## Instruction
Look for the word "subsubsection" in the entries and copy every line where it shows up.

□ □ □ □ □

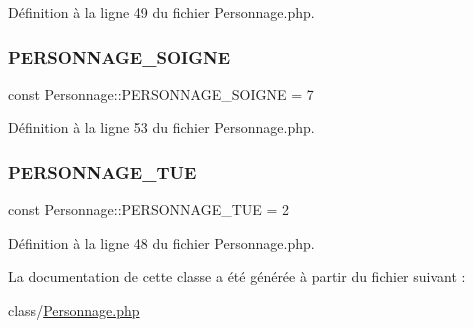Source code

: Définition à la ligne 49 du fichier Personnage.\+php.

\mbox{\label{class_personnage_a8af7b48a38eda95264d46bd5b742a360}} 
\subsubsection{\texorpdfstring{P\+E\+R\+S\+O\+N\+N\+A\+G\+E\+\_\+\+S\+O\+I\+G\+NE}{PERSONNAGE\_SOIGNE}}
{\footnotesize\ttfamily const Personnage\+::\+P\+E\+R\+S\+O\+N\+N\+A\+G\+E\+\_\+\+S\+O\+I\+G\+NE = 7}



Définition à la ligne 53 du fichier Personnage.\+php.

\mbox{\label{class_personnage_ae654e11146b60710874ae7ddd8e0f9af}} 
\subsubsection{\texorpdfstring{P\+E\+R\+S\+O\+N\+N\+A\+G\+E\+\_\+\+T\+UE}{PERSONNAGE\_TUE}}
{\footnotesize\ttfamily const Personnage\+::\+P\+E\+R\+S\+O\+N\+N\+A\+G\+E\+\_\+\+T\+UE = 2}



Définition à la ligne 48 du fichier Personnage.\+php.



La documentation de cette classe a été générée à partir du fichier suivant \+:\begin{DoxyCompactItemize}
\item 
class/\mbox{\hyperlink{_personnage_8php}{Personnage.\+php}}\end{DoxyCompactItemize}
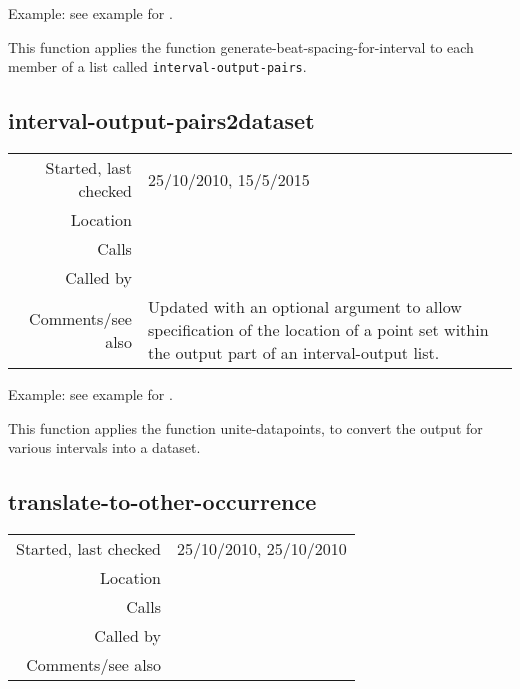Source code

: \vspace{0.5cm}
\noindent Example: see example for
.
\vspace{0.5cm}

\noindent This function applies the function
generate-beat-spacing-for-interval to each member of
a list called \texttt{interval-output-pairs}.


\subsection*{interval-output-pairs2dataset}\label{fun:interval-output-pairs2dataset}

\vspace{0.3cm}
\begin{tabular}{r|p{8cm}}
Started, last checked & 25/10/2010, 15/5/2015 \\
Location & \nameref{sec:generating-with-patterns} \\
Calls & \nameref{fun:unite-datapoints} \\
Called by & \nameref{fun:generate-beat-spacing<->pattern-inheritance} \\
Comments/see also & Updated with an optional argument to allow specification of the location of a point set within the output part of an interval-output list. 
\end{tabular}

\vspace{0.5cm}
\noindent Example: see example for
.
\vspace{0.5cm}

\noindent This function applies the function
unite-datapoints, to convert the output for various
intervals into a dataset.


\subsection*{translate-to-other-occurrence}\label{fun:translate-to-other-occurrence}

\vspace{0.3cm}
\begin{tabular}{r|p{8cm}}
Started, last checked & 25/10/2010, 25/10/2010 \\
Location & \nameref{sec:generating-with-patterns} \\
Calls & \nameref{fun:translation} \\
Called by & \nameref{fun:translate-to-other-occurrences} \\
Comments/see also &
\end{tabular}

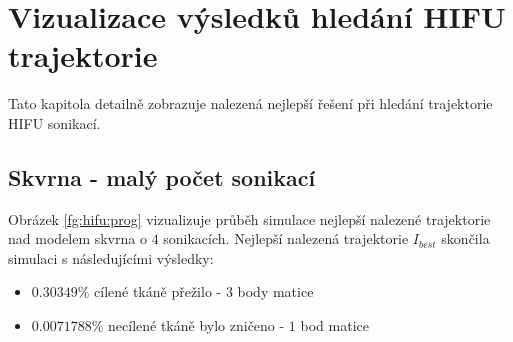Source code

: \chapter{Vizualizace výsledků hledání HIFU trajektorie}
Tato kapitola detailně zobrazuje nalezená nejlepší řešení při hledání trajektorie HIFU sonikací.

\section{Skvrna - malý počet sonikací}
Obrázek \ref{fg:hifu:prog} vizualizuje průběh simulace nejlepší nalezené trajektorie nad modelem skvrna o $4$ sonikacích. Nejlepší nalezená trajektorie $I_{best}$ skončila simulaci s následujícími výsledky:
\begin{center}
\begin{itemize}
    \item $0.30349\%$ cílené tkáně přežilo - $3$ body matice
    \item $0.0071788\%$ necílené tkáně bylo zničeno - $1$ bod matice
\end{itemize}
\end{center}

□ □ □ □ □

## Response
\subsubsection{\texorpdfstring{P\+E\+R\+S\+O\+N\+N\+A\+G\+E\+\_\+\+S\+O\+I\+G\+NE}{PERSONNAGE\_SOIGNE}}
\subsubsection{\texorpdfstring{P\+E\+R\+S\+O\+N\+N\+A\+G\+E\+\_\+\+T\+UE}{PERSONNAGE\_TUE}}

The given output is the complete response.